J.M.W. Turner, Hirschhorn on the Neckar from the South

J.M.W. Turner, Hirschhorn on the Neckar from the North

Adolf Schmitthenner, a minister at the Church of the Holy Spirit in Heidelberg at the beginning of the 20th century, wrote a novel about Frederic, the last of the knights of Hirschhorn, who died in 1632, allegedly as the result of a curse by the mother of his cousin whom he had killed in a duel. Set against the background of the Thirty Years' War, Das Deutsche Herz gives a vivid impression of the age of chivalry in its decline.

Another famous visitor to Hirschhorn was Mark Twain. He travelled from Heilbronn to Hirschhorn by boat, stayed overnight at the hotel "Zum Naturalisten" on August 9, 1878, and continued his journey to Heidelberg by coach and train. In his book A Tramp Abroad, the boat becomes a raft, and the travellers end up in Hirschhorn after a terrible storm on the Neckar from which they just manage to escape. "I dozed off to sleep while contemplating a great white stuffed owl which was looking intently down on me from a high perch with the air of a person who thought he had met me before but could not make out for certain." This same owl can still be seen at Langbein Museum today. Twain's description of Hirschhorn is still as true as it was in 1878: "...Hirschhorn is best seen from a distance, down the river. Then the clustered brown towers perched on the green hilltop, and the old battlemented stone wall stretching up and over the grassy ridge and disappearing in the leafy sea beyond, make a picture whose grace and beauty entirely satisfy the eye."

In his book Gestalten der Kindheit (People in my Childhood), which was first published as a text in a literary magazine in 1948, Heinrich Weis remembers Hirschhorn people and places of his childhood in the years before the First World War. Weis was one of the literary editors of Badische Zeitung in Freiburg from 1946 to 1965.
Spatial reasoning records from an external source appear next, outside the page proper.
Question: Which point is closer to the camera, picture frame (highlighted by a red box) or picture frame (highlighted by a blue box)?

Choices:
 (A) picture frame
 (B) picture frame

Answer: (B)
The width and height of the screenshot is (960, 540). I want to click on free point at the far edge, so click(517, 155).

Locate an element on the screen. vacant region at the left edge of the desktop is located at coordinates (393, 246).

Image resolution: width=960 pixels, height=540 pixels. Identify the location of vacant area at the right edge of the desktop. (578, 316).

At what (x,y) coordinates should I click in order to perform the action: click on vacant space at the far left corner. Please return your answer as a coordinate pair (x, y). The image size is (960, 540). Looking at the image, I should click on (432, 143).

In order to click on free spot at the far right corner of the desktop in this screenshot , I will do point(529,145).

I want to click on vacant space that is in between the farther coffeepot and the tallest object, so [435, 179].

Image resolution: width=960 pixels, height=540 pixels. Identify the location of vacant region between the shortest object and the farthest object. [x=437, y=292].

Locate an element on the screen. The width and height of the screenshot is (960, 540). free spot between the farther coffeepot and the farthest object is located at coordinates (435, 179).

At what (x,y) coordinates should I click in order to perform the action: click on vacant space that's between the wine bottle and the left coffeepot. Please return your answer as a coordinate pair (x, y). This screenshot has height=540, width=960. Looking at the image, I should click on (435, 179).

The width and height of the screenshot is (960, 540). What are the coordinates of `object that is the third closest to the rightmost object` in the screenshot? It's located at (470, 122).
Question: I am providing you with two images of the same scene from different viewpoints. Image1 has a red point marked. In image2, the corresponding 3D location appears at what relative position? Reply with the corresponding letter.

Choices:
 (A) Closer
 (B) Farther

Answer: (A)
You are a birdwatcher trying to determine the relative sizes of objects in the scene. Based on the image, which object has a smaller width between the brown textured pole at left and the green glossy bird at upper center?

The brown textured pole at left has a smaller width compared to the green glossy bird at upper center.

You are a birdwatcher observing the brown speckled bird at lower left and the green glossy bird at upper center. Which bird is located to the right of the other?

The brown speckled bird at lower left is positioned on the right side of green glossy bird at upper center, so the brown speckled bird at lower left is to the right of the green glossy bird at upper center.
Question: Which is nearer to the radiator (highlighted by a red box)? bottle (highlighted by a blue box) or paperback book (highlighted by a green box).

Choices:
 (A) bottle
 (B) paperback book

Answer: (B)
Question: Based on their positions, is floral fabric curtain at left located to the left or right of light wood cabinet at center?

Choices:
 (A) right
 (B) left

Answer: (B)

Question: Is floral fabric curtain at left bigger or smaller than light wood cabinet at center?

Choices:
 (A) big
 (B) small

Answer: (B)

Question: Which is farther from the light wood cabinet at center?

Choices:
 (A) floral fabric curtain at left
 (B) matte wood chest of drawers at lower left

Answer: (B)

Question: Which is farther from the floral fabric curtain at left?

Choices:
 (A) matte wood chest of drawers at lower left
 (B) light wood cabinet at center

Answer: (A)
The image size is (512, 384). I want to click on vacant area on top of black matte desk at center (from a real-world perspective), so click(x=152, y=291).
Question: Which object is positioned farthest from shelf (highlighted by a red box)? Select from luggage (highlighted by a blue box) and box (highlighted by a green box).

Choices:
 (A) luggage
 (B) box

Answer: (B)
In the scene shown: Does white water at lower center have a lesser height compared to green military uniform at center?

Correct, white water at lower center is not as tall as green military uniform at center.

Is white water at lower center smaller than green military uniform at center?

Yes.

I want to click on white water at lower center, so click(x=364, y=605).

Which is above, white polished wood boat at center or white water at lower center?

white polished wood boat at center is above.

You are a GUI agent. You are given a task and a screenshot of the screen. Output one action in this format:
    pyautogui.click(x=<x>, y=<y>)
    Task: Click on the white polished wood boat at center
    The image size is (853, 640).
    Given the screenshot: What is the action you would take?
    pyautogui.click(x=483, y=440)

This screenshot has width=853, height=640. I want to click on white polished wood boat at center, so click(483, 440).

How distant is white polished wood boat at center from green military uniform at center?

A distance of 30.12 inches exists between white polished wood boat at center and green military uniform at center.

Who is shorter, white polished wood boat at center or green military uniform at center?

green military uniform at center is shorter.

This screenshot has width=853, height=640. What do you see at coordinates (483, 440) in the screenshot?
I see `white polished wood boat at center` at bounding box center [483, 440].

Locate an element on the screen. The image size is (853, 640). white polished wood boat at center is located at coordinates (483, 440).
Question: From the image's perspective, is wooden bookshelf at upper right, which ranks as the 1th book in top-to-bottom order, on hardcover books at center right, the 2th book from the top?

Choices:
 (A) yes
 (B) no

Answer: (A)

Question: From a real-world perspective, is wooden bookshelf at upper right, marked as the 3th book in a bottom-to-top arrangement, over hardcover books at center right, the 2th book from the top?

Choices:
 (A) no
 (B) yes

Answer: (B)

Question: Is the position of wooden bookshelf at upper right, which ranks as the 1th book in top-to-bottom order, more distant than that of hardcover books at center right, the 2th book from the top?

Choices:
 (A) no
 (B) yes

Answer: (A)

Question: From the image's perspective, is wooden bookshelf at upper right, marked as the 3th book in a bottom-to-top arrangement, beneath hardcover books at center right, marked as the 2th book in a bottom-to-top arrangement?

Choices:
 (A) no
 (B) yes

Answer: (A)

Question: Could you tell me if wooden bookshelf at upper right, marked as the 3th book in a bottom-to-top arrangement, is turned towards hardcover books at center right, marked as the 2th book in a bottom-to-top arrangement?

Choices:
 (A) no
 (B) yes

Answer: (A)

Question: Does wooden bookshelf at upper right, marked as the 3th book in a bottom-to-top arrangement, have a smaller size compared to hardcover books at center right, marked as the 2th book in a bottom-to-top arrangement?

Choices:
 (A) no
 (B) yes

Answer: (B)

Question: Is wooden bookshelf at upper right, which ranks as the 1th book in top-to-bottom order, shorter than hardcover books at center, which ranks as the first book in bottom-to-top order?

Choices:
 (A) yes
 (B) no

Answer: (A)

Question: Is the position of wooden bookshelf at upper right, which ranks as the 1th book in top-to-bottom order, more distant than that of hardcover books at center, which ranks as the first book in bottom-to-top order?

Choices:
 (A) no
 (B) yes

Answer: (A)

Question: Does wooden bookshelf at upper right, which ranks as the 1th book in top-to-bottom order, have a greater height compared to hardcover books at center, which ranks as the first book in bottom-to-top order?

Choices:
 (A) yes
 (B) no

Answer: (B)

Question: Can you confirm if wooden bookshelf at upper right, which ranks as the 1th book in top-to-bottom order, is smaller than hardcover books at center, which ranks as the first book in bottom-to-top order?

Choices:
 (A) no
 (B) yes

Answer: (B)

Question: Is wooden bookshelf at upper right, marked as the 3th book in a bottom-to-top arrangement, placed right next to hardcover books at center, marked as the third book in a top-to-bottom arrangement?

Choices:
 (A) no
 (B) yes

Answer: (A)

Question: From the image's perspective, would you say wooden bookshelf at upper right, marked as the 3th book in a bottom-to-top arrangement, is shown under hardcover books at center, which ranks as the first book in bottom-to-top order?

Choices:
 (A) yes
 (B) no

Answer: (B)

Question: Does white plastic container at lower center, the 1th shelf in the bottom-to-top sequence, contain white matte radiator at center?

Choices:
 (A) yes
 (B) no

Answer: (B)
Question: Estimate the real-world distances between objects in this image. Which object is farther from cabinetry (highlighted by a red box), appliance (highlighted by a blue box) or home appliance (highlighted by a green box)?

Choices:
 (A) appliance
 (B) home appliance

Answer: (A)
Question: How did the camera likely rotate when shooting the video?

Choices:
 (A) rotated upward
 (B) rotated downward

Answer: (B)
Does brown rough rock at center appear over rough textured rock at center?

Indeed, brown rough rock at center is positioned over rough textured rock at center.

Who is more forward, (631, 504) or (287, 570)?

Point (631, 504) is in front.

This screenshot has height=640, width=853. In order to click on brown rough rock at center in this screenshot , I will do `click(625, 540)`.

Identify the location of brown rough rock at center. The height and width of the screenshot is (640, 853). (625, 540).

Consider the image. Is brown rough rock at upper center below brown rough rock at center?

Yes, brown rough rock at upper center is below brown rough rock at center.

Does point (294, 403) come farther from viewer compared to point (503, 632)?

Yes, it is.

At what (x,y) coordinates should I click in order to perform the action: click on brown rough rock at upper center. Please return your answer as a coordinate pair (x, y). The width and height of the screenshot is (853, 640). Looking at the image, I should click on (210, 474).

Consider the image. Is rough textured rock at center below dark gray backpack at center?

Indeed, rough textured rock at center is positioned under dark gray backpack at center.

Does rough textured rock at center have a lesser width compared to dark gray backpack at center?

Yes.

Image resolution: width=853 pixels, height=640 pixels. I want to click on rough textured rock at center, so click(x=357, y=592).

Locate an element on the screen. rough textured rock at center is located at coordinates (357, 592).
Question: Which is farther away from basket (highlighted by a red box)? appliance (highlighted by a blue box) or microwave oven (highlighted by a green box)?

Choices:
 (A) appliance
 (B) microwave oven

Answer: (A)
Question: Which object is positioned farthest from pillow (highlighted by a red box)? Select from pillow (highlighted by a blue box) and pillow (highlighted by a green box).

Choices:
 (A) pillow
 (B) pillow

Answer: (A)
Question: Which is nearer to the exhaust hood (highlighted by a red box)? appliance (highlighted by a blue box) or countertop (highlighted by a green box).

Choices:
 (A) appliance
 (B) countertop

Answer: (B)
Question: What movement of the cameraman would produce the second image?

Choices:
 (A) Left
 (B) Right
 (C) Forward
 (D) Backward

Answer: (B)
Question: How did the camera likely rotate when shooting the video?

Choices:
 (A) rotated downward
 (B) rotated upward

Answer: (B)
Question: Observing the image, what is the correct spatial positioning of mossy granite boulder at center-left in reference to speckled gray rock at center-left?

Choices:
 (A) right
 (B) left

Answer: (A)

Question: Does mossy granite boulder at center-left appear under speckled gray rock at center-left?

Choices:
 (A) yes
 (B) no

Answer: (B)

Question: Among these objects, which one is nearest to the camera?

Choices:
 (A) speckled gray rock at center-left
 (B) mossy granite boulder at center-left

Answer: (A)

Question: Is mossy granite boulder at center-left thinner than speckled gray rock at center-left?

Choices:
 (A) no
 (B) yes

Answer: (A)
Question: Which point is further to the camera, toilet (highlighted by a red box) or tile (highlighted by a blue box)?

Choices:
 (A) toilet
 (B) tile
The first president of the Federal Republic of Germany, Theodor Heuss, also fondly remembers a visit to Hirschhorn in 1925 ("Von Ort zu Ort" - "From one place to another"). Lying in the grass on the left bank opposite the town and the castle, he thinks, "You can be wonderfully lazy here". Little did he know that years later this very spot would be the site of Hirschhorn's new school building. Heuss then wanted to draw some of the wooden Baroque figures in Ersheim Church - and was locked in by mistake. It was only by ringing the church bell that he was able to draw attention to his plight.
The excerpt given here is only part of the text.